Sometimes, when he was deep in sleep, Charles could still feel the ghost of Erik's mouth on his, the insatiable hunger ravaging his lips and Erik's body pressing down on him, pushing him down into the mattress as their desires melded. He had wanted to surrender then, to give himself up to Erik's mouth and hands and need, but some scholarly part of his mind had made him sit up and walk away. Tomorrow, he had thought, tomorrow, when this is all over, we will have time.

Only when tomorrow came, Erik had betrayed him in more ways than one, and then vanished into thin air, while Charles lay on the ground feeling nothing below his waist and everything above it.

And then he had lost his mind.

Looking back, Charles could see how anyone would have reacted in the same way. To say that he had been caught between a rock and a hard place was a gross understatement: he had been caught between excruciating physical pain and paradoxically the numbness of being unable to feel or move the lower half of his body, waking every night from dreams of walking, running, moving and still being unable to even leave the bed to rinse his face from the cold sweat. No less crippling was the pain of loss, the knowledge that Raven and Erik were gone, gone together, and that there would be no late night talks with them, no watching TV with her or chess games with him. And then there was the doubt, ever gnawing at his mind – maybe Erik had been right. Maybe, if only Charles had stopped to consider all things thoroughly, things would never have turned out the way they did. Maybe he could have prevented it, stopped the whole mess before it ever began. Maybe then, if only he had done those things, he would not be where he is now, trapped in his broken body and erratic mind, bitter and alone.

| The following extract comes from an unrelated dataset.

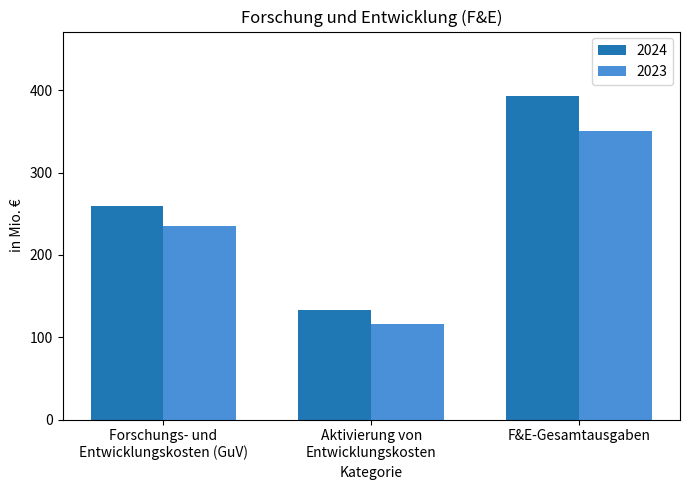

Reading left to right, list all the values displayed in this chart.

2024: 259.6	133.2	392.8
2023: 235.1	116.0	351.0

They are gone now, all but Hank. Fighting someone else's war or searching for their place in the world, but gone all the same. He had thought the school would occupy him, take his mind off the things he had lost. Had thought it would save him as he worked to save others from experiencing the hurt and pain that he himself had never known growing up, but that he had seen and felt through Erik's mind. Now here he is, wounded in more ways than one by pains both real and imagined.

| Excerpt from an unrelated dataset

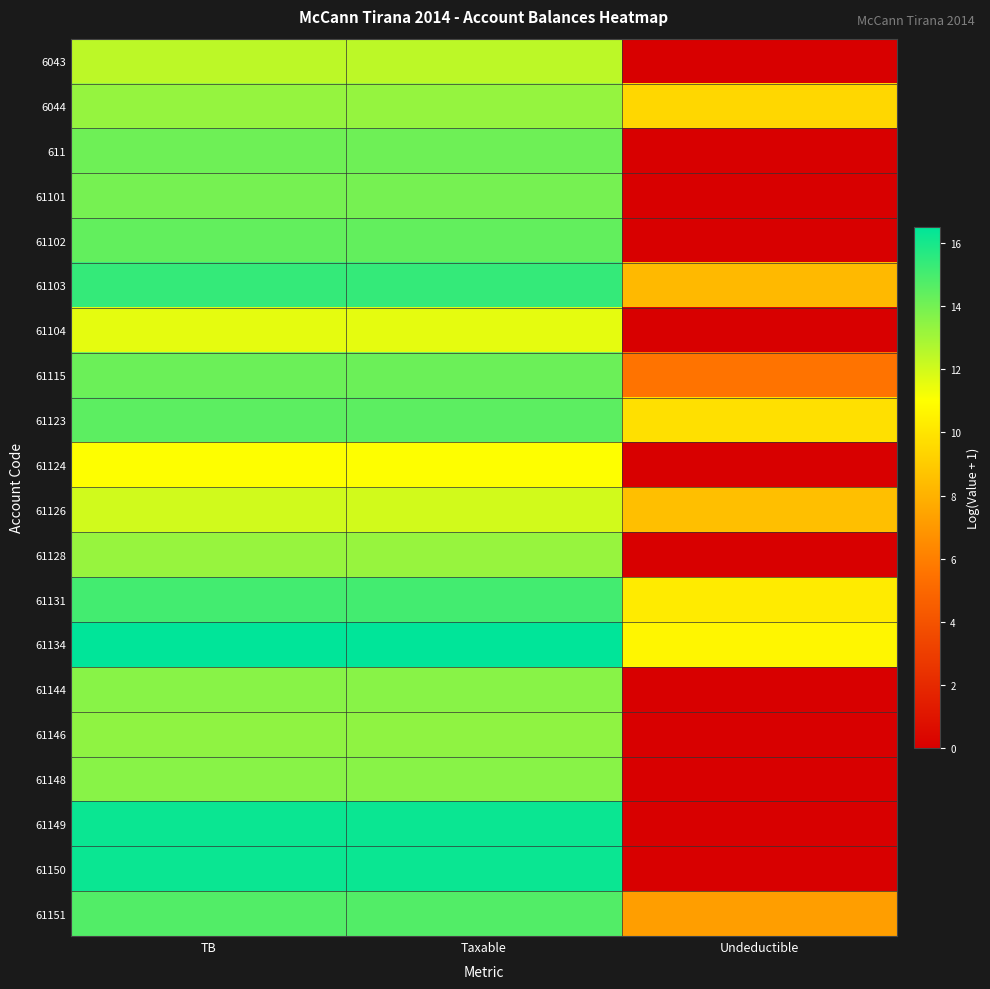

Which series has the largest total across all categories?

61134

Hank's modified serum is a relief, in every sense of the word. With it, his mind no longer reaches out to the pain of others and when there is no mind besides his own, he is not reminded of those that should be there but are not. When everything is void, their absence is less noticeable, but no easier to endure.

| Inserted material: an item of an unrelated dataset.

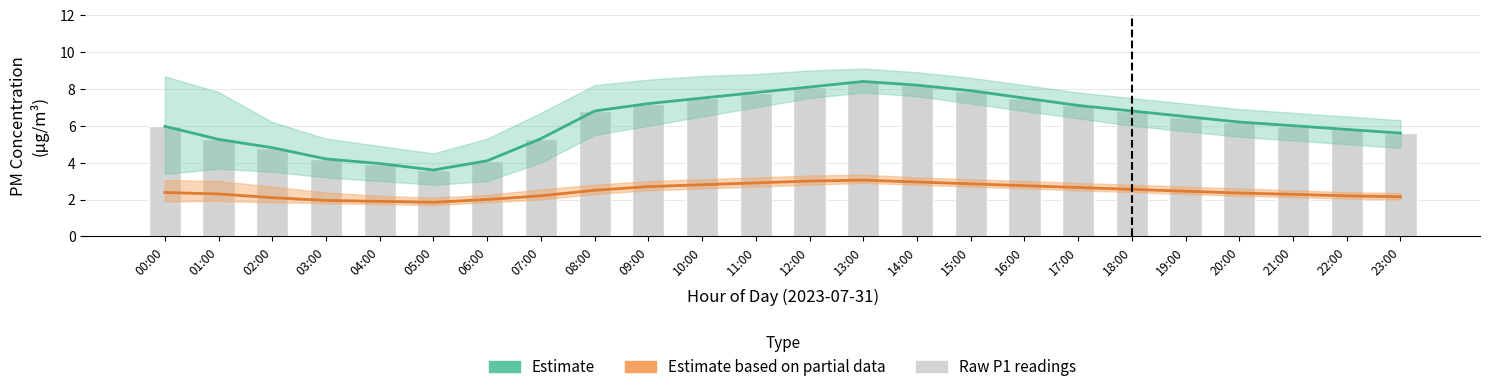

Which category has the highest value in the P2 (Estimate based on partial data) series?

13:00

There is no one for him to save, and no one to save him either – and what is there to save anyway?

He roams the halls of the house like a restless ghost, but is unable to enjoy the use of his legs. The world is at his feet, but he needs to stay here, where Hank can supply him with daily injections concocted in the newly erected state of the art laboratory, and besides, there is nowhere he would like to go. Sometimes he dares to go upstairs, to Raven's room, where he looks at her photo albums (silly, because while it shows her as he always knew her, it is not who she is), her trinkets and memorabilia, and wonders where she is and what she is doing and whether he will ever see her again. Once, twice, he enters the room Erik used during that short week so very long ago, sits down on the bed and cries.

Most of the time, he is in his study. Not reading, writing, studying or even really thinking, just sitting, being. Enduring, as hours, days, months and eventually years, pass.